A follow-up study of 90 eyes in 60 patients subjected to trabeculectomy between 1967 and 1972 showed that intraocular pressure was controlled at the onset in 84% of the eyes, and eventually controlled in over 97%. Only 11% of the eyes required further medication and 5.5% further surgery. Subconjunctival drainage was established by means of a bleb in 91%. Trabeculectomy produced a high significant fall in intraocular pressure (P less than .001) and a parallel rise in aqueous outflow facility. The absolute fall in intraocular pressure was constant whether the preoperative pressure was high or low and whether or not the postoperative pressure remained above 20 mm Hg. This method was virtually free of major operative and postoperative complications when used appropriately; and it can be modified during the operation to deal with peripheral anterior synechiae. The anterior chamber remained formed or, if lost, was speedily re-formed. The anterior chamber rarely flattened postoperatively.

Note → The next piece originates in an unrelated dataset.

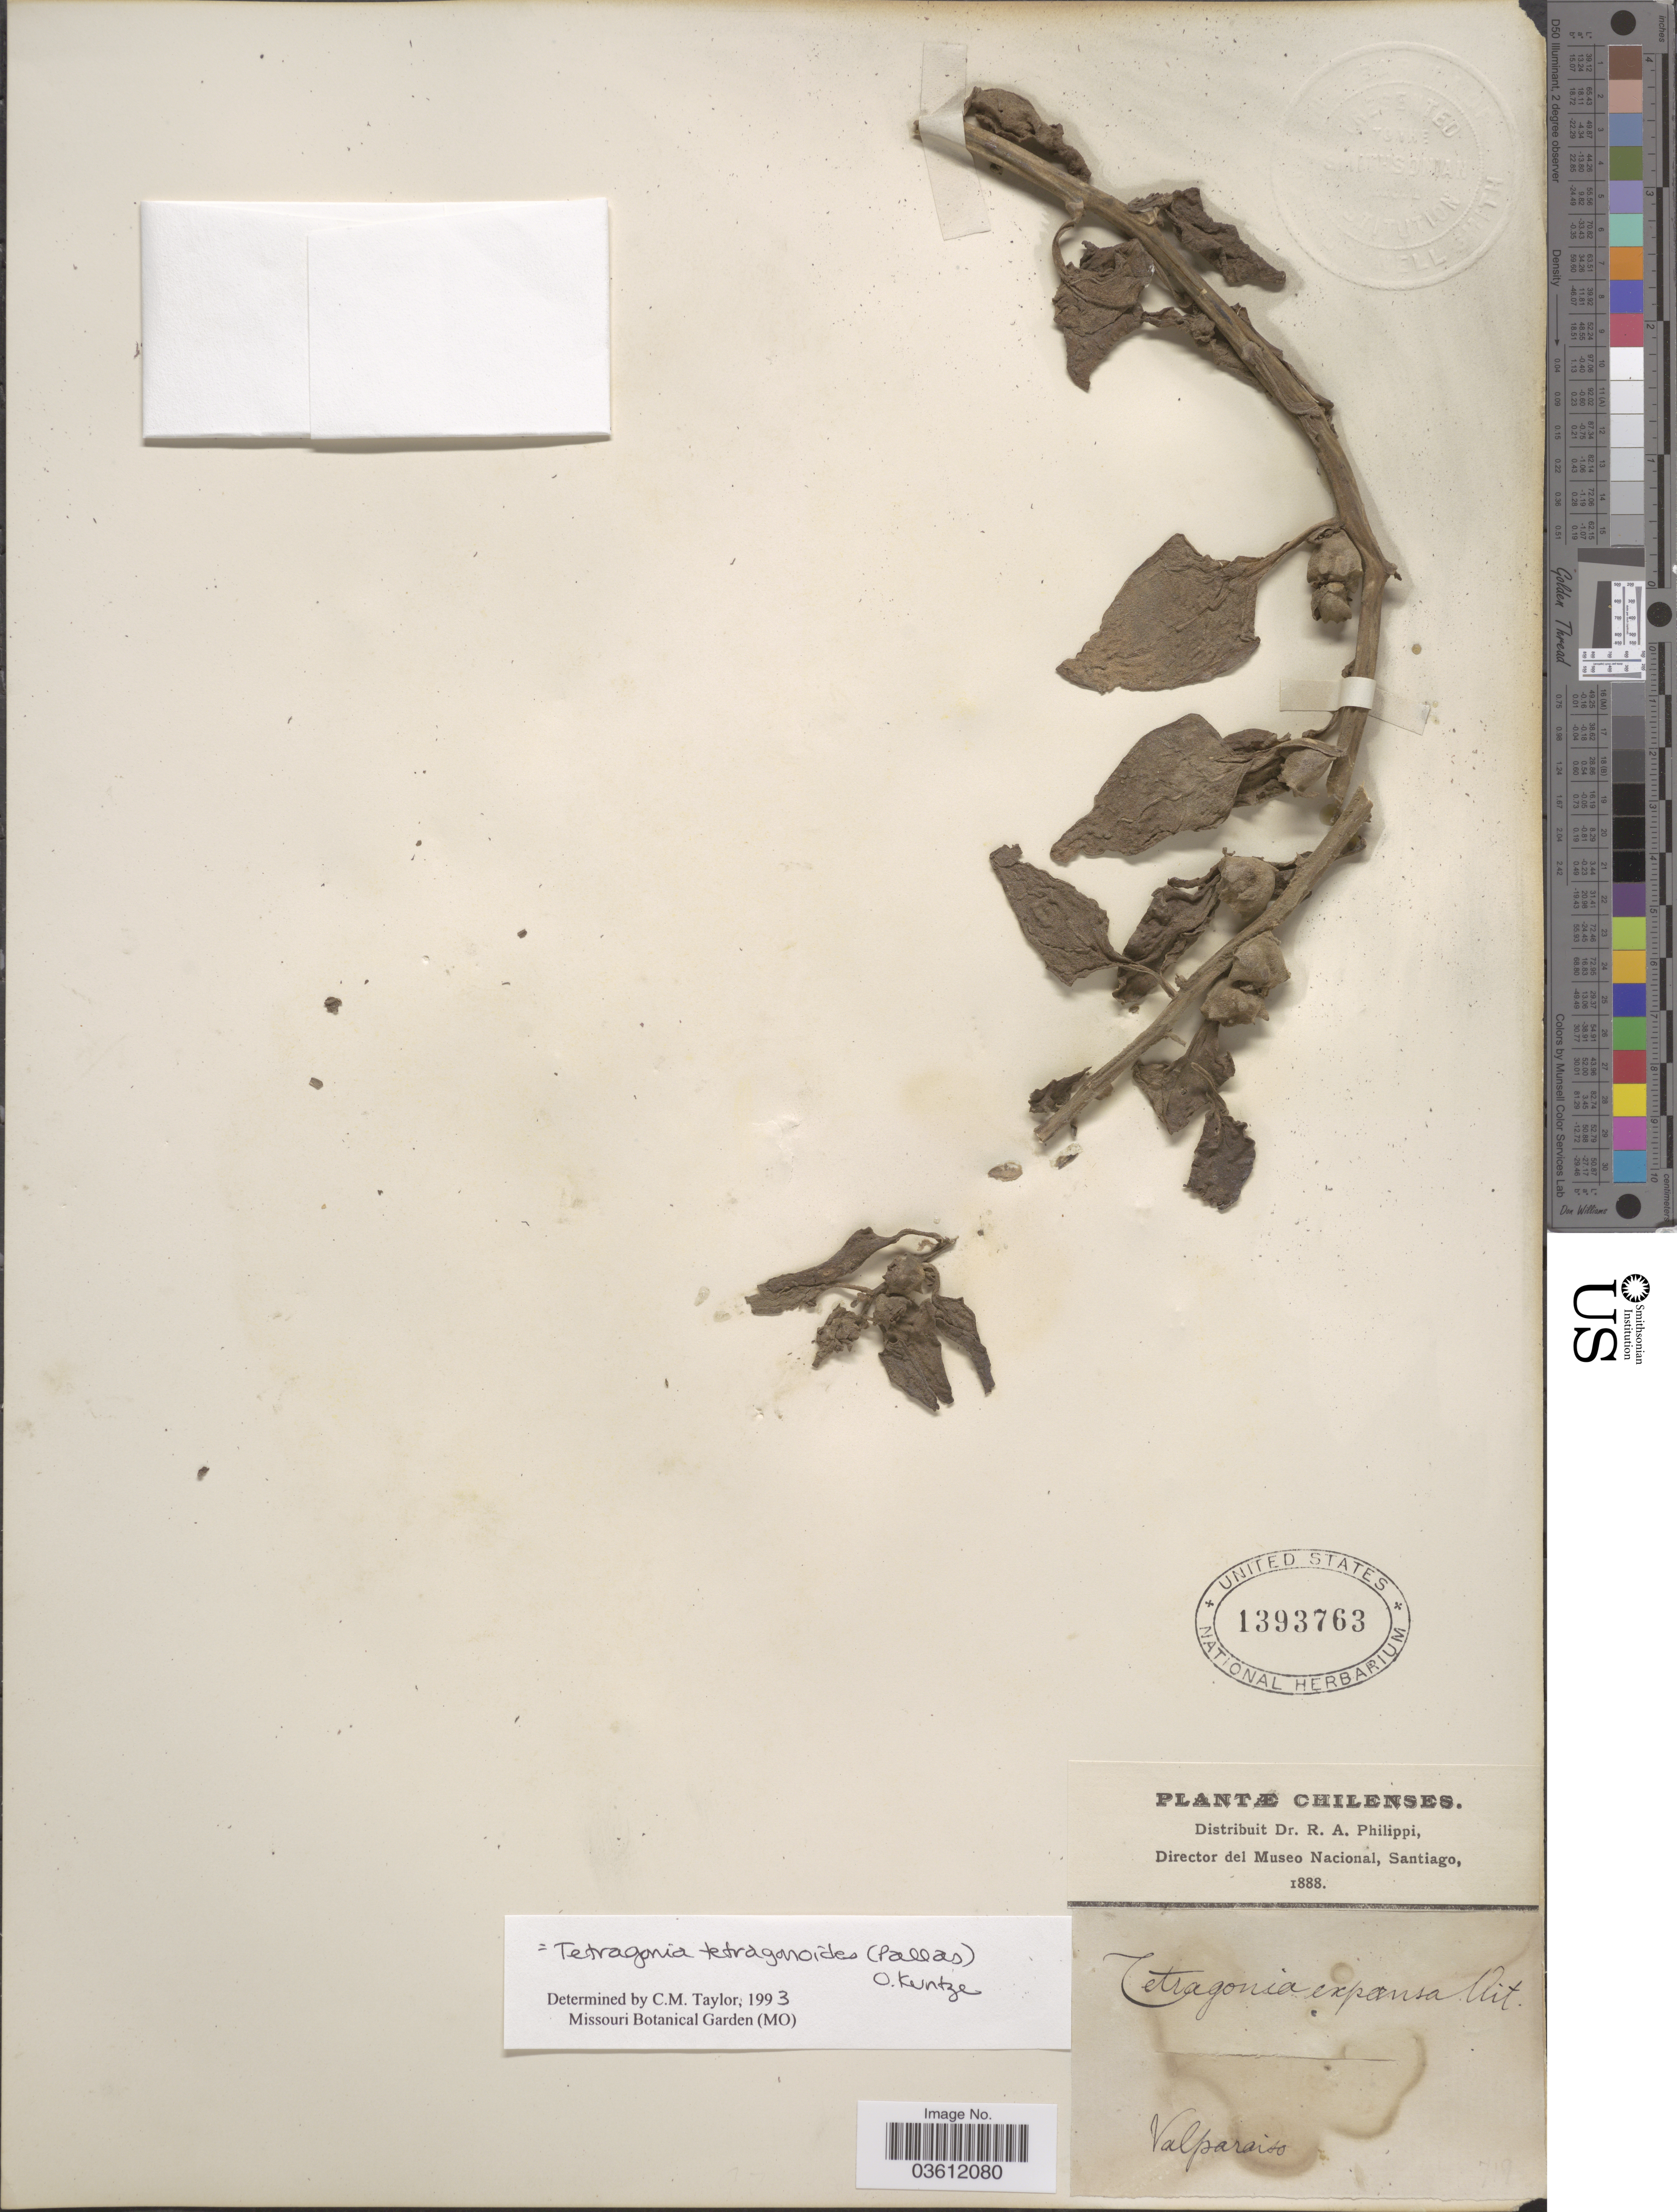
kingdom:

一项对1967年至1972年间接受小梁切除术的60例患者的90只眼睛进行的随访研究表明,84%的眼睛在术后初期眼压得到控制,最终超过97%的眼睛眼压得到控制。只有11%的眼睛需要进一步药物治疗,5.5%的眼睛需要进一步手术。91%的眼睛通过滤过泡建立了结膜下引流。小梁切除术使眼压显著下降(P小于0.001),房水流出率平行上升。无论术前眼压高或低,以及术后眼压是否仍高于20 mmHg,眼压的绝对下降都是恒定的。当适当使用时,这种方法几乎没有主要的手术和术后并发症;并且可以在手术过程中进行修改以处理周边前粘连。前房保持形成状态,或者如果消失,会迅速重新形成。术后前房很少变扁平。